Mastering Kubernetes Access: Creating an EKS Cluster Role for Namespace Listing
Overview :-
Creating an #AmazonEKS (Elastic Kubernetes Service) cluster role that enables listing namespaces within your #Kubernetes cluster can greatly enhance your control and visibility over resources. With this comprehensive guide, you’ll discover the step-by-step process of creating a custom #EKS cluster role tailored to your needs.
Pre-requestites :-
#Amazon EKS Cluster
#Terraform should installed on your system.
AWS CLI credentials should configured and need Full Access for the eks cluster.
Step-1 :- Create a folder on your desktop and with in the folder create terraform configuration files such as main.tf, variable.tf.
Step-2 :- Open the main.tf file using a visula editor and define the #kubernets cluster creation role as shown like below.
data "aws_eks_cluster" "default" {
name = var.eks_cluster_name
}
data "aws_eks_cluster_auth" "default" {
name = var.eks_cluster_name
}
provider "kubernetes" {
host = data.aws_eks_cluster.default.endpoint
cluster_ca_certificate = base64decode(data.aws_eks_cluster.default.certificate_authority.0.data)

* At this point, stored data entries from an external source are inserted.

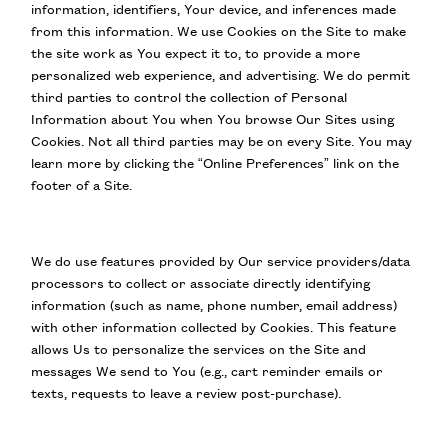
information, identifiers, Your device, and inferences made
from this information. We use Cookies on the Site to make
the site work as You expect it to, to provide a more
personalized web experience, and advertising. We do permit
third parties to control the collection of Personal
Information about You when You browse Our Sites using
Cookies. Not all third parties may be on every Site. You may
learn more by clicking the “Online Preferences” link on the
footer of a Site.
We do use features provided by Our service providers/data
processors to collect or associate directly identifying
information (such as name, phone number, email address)
with other information collected by Cookies. This feature
allows Us to personalize the services on the Site and
messages We send to You (e.g., cart reminder emails or
texts, requests to leave a review post-purchase).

token = data.aws_eks_cluster_auth.default.token
}
resource "kubernetes_manifest" "eks_namespaces_role" {
manifest = {
apiVersion = "rbac.authorization.k8s.io/v1",
kind = "ClusterRole",
metadata = {
name = "namespaces-list-role"
},
rules = [
{
apiGroups = [""],
resources = ["namespaces"],
verbs = ["get", "list"]
}
]
}
}
resource "kubernetes_manifest" "eks_rolebinding_cluster_namespace_list" {
manifest = {
apiVersion = "rbac.authorization.k8s.io/v1",
kind = "ClusterRoleBinding",
metadata = {
name = "cluster-namespace-list-binding"
},
roleRef = {
apiGroup = "rbac.authorization.k8s.io",
kind = "ClusterRole",
name = "${kubernetes_manifest.eks_namespaces_role.manifest.metadata.name}"
},
subjects = [
{
kind = "Group",
apiGroup = "rbac.authorization.k8s.io",
name = "aws-${var.env_name}-eks"
}
]
}
}
Step-3 :- Now define the Variables for above main.tf file.

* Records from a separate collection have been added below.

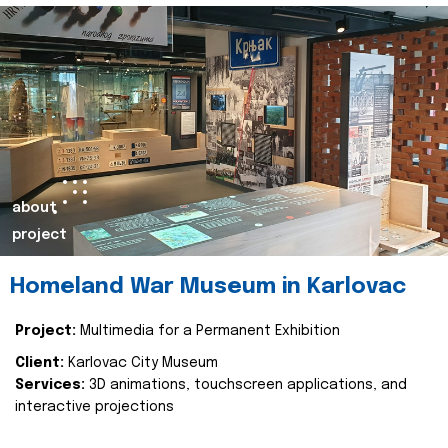
about
project
Homeland War Museum in Karlovac
Project:
Multimedia for a Permanent Exhibition
Client:
Karlovac City Museum
Services:
3D animations, touchscreen applications, and
interactive projections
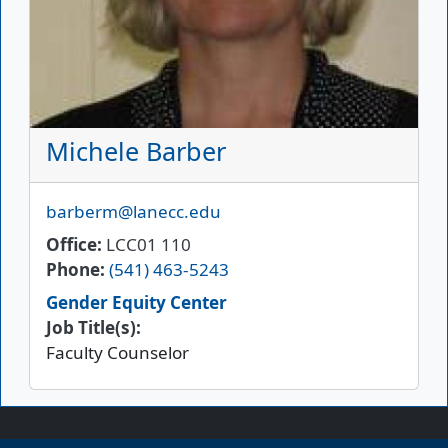
Michele Barber
Email
barberm@lanecc.edu
Office
LCC01 110
Phone
(541) 463-5243
Gender Equity Center
Job Title(s):
Faculty Counselor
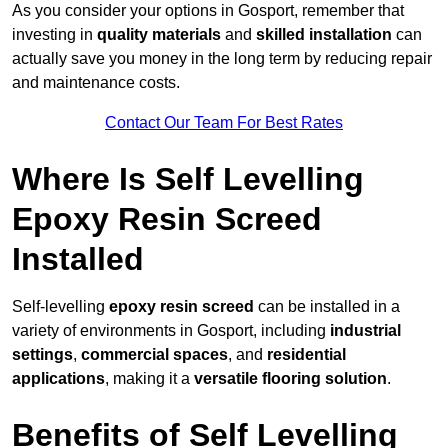
As you consider your options in Gosport, remember that
investing in
quality materials
and
skilled installation
can
actually save you money in the long term by reducing repair
and maintenance costs.
Contact Our Team For Best Rates
Where Is Self Levelling
Epoxy Resin Screed
Installed
Self-levelling
epoxy resin screed
can be installed in a
variety of environments in Gosport, including
industrial
settings
,
commercial spaces
, and
residential
applications
, making it a
versatile flooring solution
.
Benefits of Self Levelling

variable "eks_cluster_name" {
description = "cluster name of eks"
type = string
default = "eks-cluster"
}
variable "env_name" {
type = string
description = "Type of environment ex: dev, stage or prod"
default = "dev"
}
Step-4 :- Now Open a terminal or command prompt window and locate to your folder which is being created for eks role on desktop.

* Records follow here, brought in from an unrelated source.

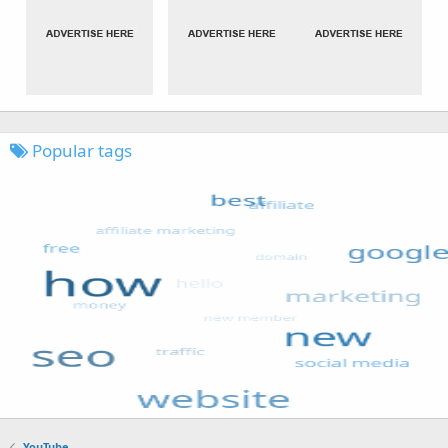
Popular tags
YouTube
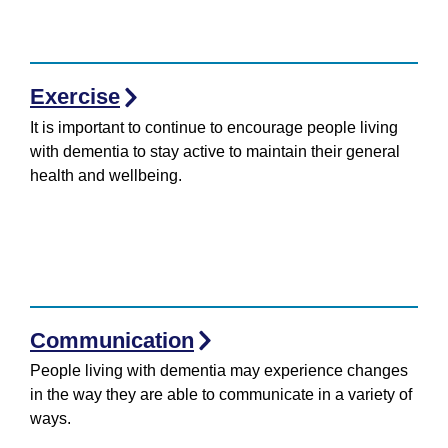
Exercise
It is important to continue to encourage people living
with dementia to stay active to maintain their general
health and wellbeing.
Communication
People living with dementia may experience changes
in the way they are able to communicate in a variety of
ways.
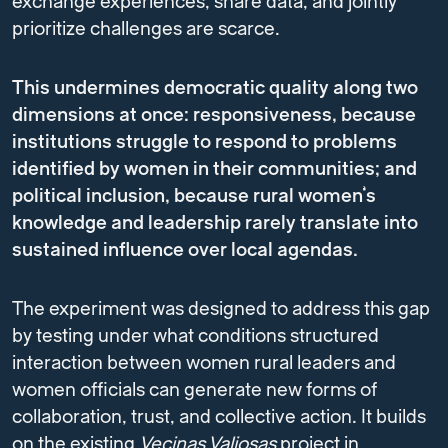
exchange experiences, share data, and jointly
prioritize challenges are scarce.
This undermines democratic quality along two
dimensions at once: responsiveness, because
institutions struggle to respond to problems
identified by women in their communities; and
political inclusion, because rural women’s
knowledge and leadership rarely translate into
sustained influence over local agendas.
The experiment was designed to address this gap
by testing under what conditions structured
interaction between women rural leaders and
women officials can generate new forms of
collaboration, trust, and collective action. It builds
on the existing
Vecinas Valiosas
project in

Step-5 :- Configure your aws access and secret access keys using aws configure command. Finally deploy the code using terraform.
# Run the below terraform commands to deploy the code.
terraform init
terraform plan
terraform apply
Step-6 :- Once the code is being deployed. U can check whether u are able to list the namespaces within the cluster. Run the below command to list the namespaces within the cluster.
Kubectl get ns
When u run the above command u can able to see the list of namespaces which are being created on the eks cluster as shown like below.
Source code link :- “github.com/MahiraTechnology/Mahira-medium.git”
Conclusion :-
In conclusion, crafting an #EKS cluster role to facilitate namespace listing can significantly enhance your #Kubernetes experience. By carefully defining the permissions and #scope, you ensure that users and services can access the information they need without compromising #security. Mastering EKS cluster roles empowers you to fine-tune your cluster’s access control, promoting efficiency and #security in your Kubernetes operations. Whether you’re a Kubernetes enthusiast or an #operations professional, this guide equips you with the knowledge to navigate the realm of EKS cluster roles with confidence.